Amazon Redshift is a fully managed highly scalable data warehouse service in AWS. You can start using Redshift with even a few GigaBytes of data and scale it to PetaBytes or more. In this article, we will talk about Amazon Redshift architecture and its components, at a high level.
The Leader Node in a Redshift Cluster manages all external and internal communication. It is responsible for preparing query execution plans whenever a query is submitted to the cluster. Once the query execution plan is ready, the Leader Node distributes query execution code on the compute nodes and assigns slices of data to each to compute node for computation of results.
Leader Node distributes query load to compute node only when the query involves accessing data stored on the compute nodes.
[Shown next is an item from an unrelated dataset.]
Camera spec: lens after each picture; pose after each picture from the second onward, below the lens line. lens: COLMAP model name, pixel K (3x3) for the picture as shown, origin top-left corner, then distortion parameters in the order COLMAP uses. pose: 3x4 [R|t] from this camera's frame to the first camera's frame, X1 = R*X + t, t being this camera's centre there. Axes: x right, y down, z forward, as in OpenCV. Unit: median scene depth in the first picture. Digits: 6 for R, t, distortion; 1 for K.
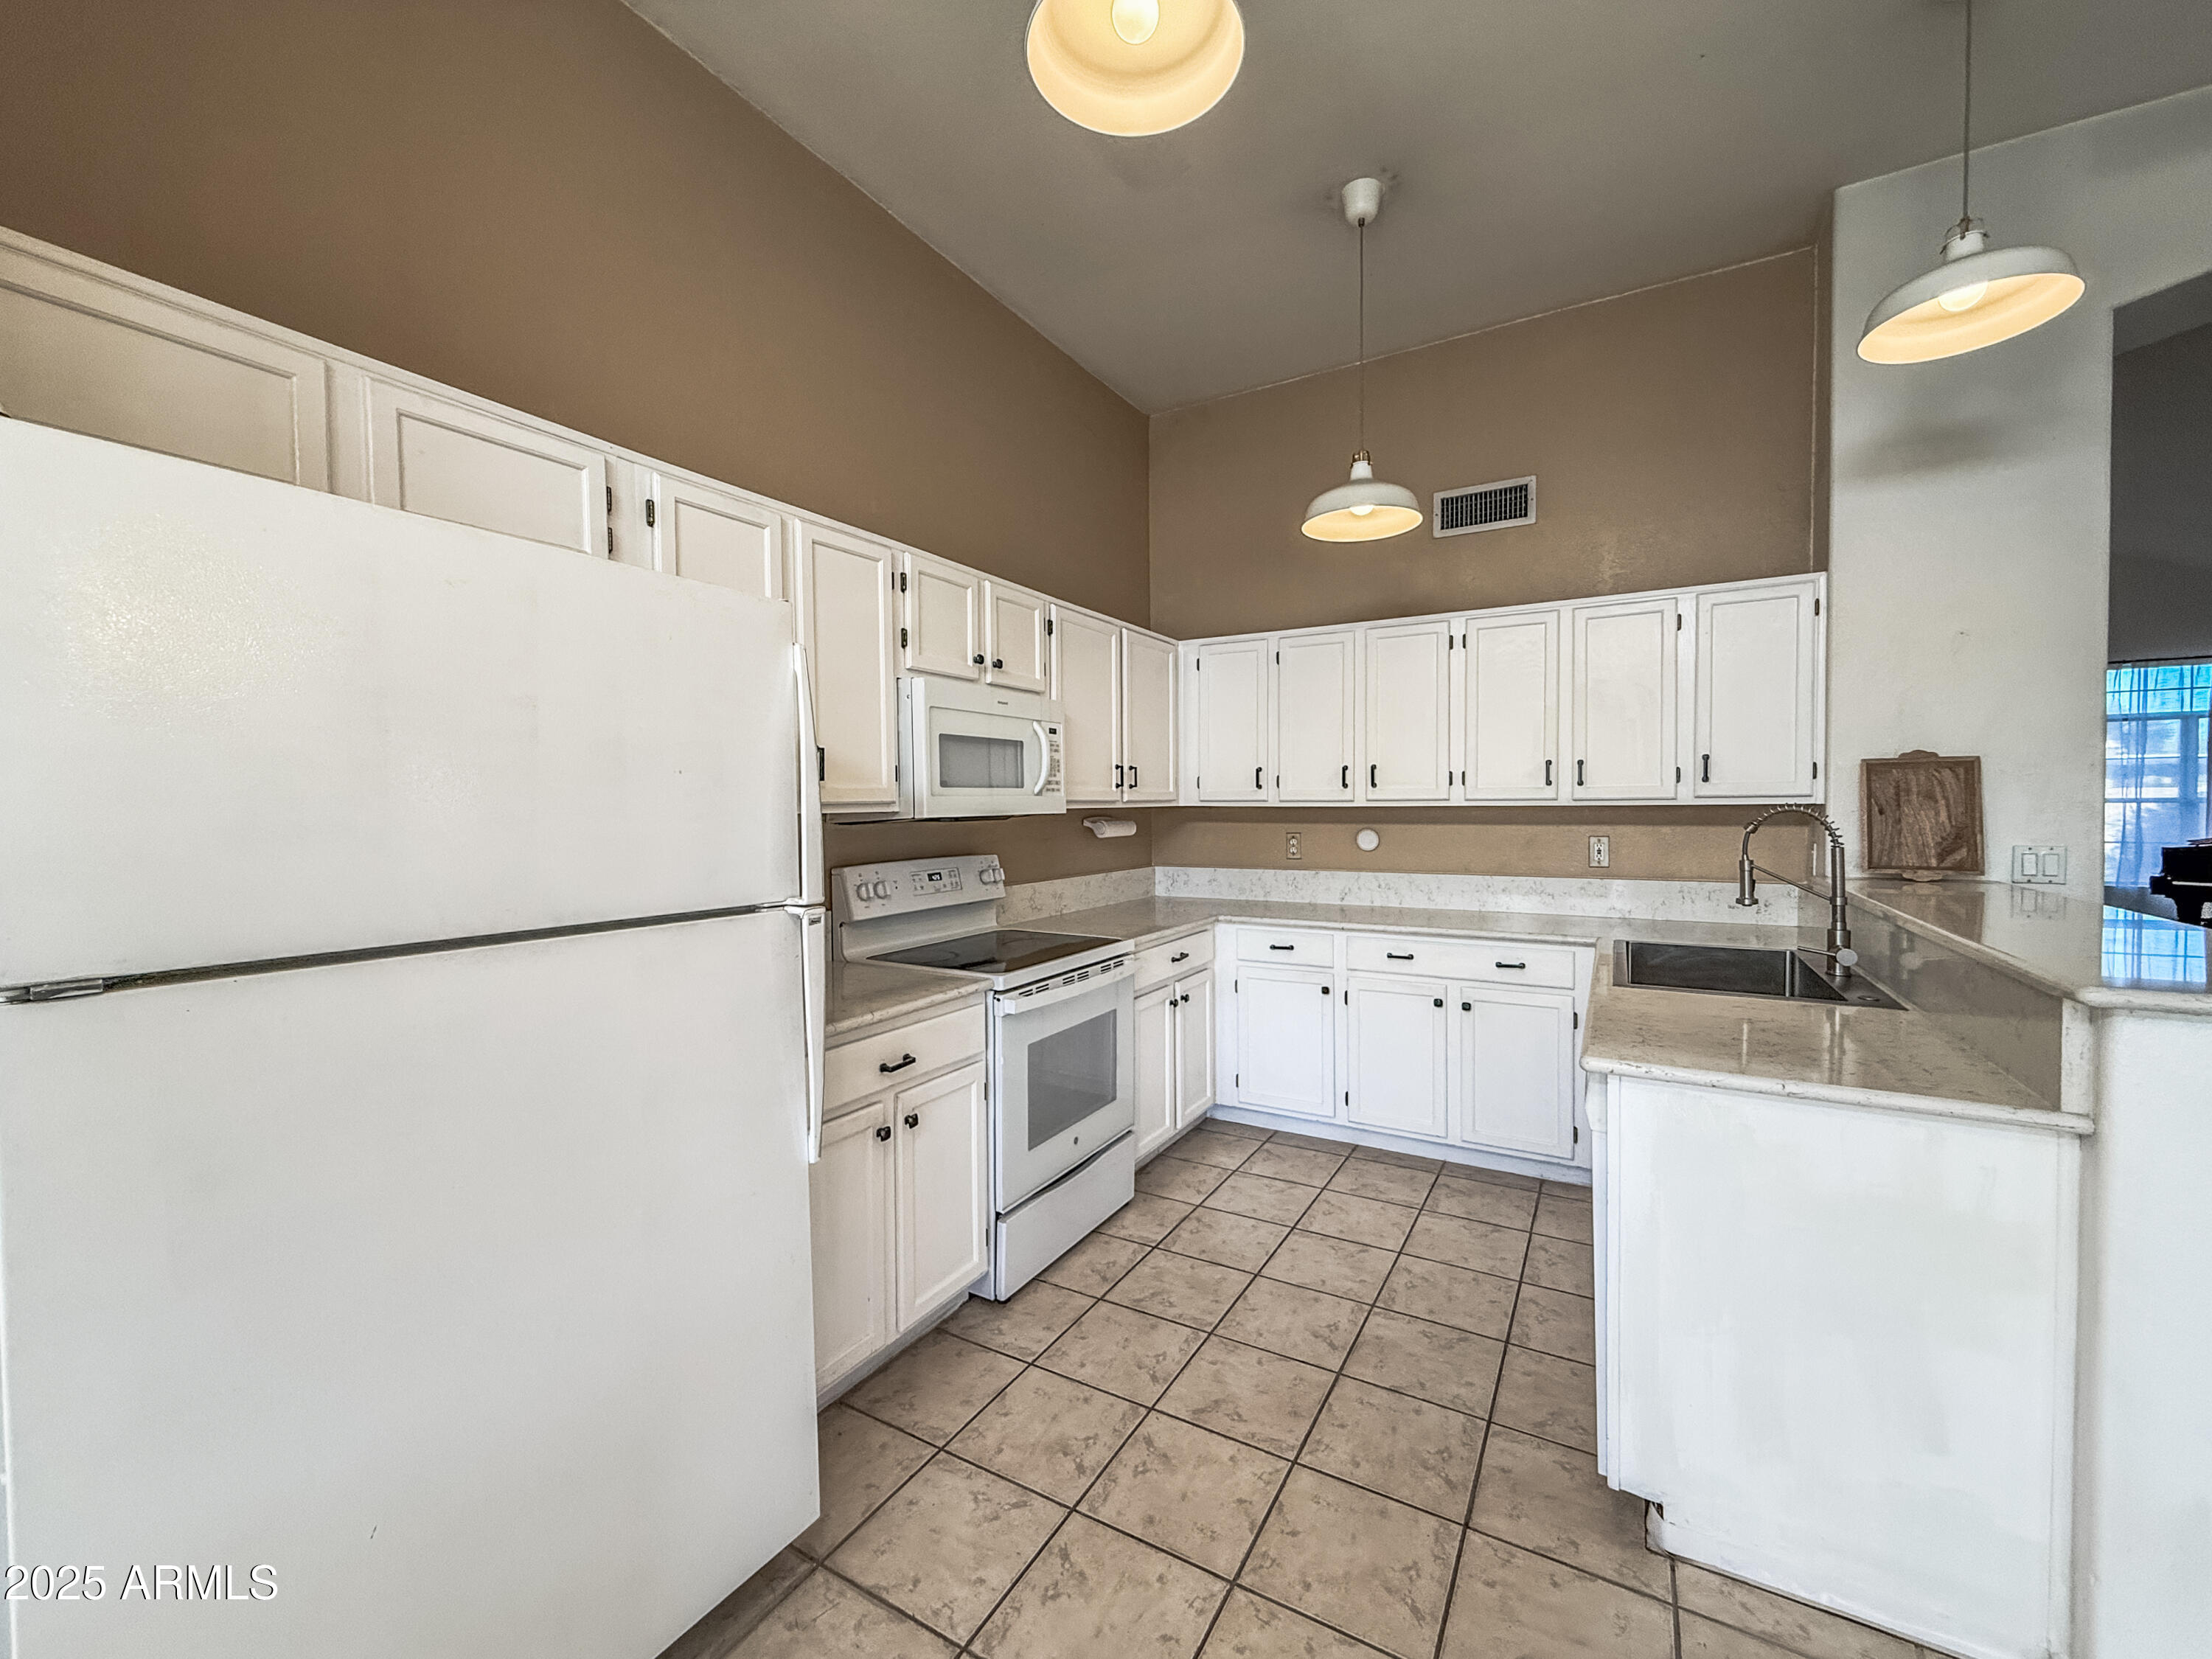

Otherwise, the query is executed on the Leader Node itself. There are several functions in Redshift architecture which are always executed on the Leader Node.
Compute Nodes are responsible for actual execution of queries and have data stored with them. They execute queries and return intermediate results to the Leader Node which further aggregates the results.
There are two types of Compute Nodes available in Redshift architecture:
Dense Storage (DS) – Dense Storage nodes allow you to create large data warehouses using Hard Disk Drives (HDDs) for a low price point.
Dense Compute (DC) – Dense Compute nodes allow you to create high-performance data warehouses using Solid-State Drives (SSDs).
A more detailed explanation of how responsibilities are divided among Leader and Compute Nodes is depicted in below diagram:
A compute node consist of slices. Each Slice has a portion of Compute Node’s memory and disk assigned to it where it performs Query Operations. The Leader Node is responsible for assigning a Query code and data to a slice for execution. Slices once assigned query load work in parallel to generate query results.
Data is distributed among the Slices on the basis of Distribution Style and Distribution Key of a particular table. An even distribution of data enables Redshift to assign workload evenly to slices and maximizes the benefit of parallel processing.
Number of Slices per Compute Node is decided on the basis of the type of node.
Massively parallel processing (MPP)
Redshift architecture allows it to use Massively parallel processing (MPP) for fast processing even for the most complex queries and a huge amount of data. Multiple compute nodes execute the same query code on portions of data to maximize parallel processing.
Columnar Data Storage
Data in Redshift is stored in a columnar fashion which drastically reduces the I/O on disks. Columnar storage reduces the number of disk I/O requests and minimizes the amount of data loaded into the memory to execute a query. Reduction in I/O speeds up query execution and loading less data means Redshift can perform more in-memory processing.
Redshift uses Sort Keys to sort columns and filter out chunks of data while executing queries.
Data compression is one of the important factors in ensuring query performance. It reduces storage footprint and enables loading of large amounts of data in the memory fast. Owing to Columnar data storage, Redshift can use adaptive compression encoding depending on the column data type.
Redshift’s Query Optimizer generate query plans that are MPP-aware and takes advantage of Columnar Data Storage. Query Optimizer uses analyzed information about tables to generate efficient query plans for execution.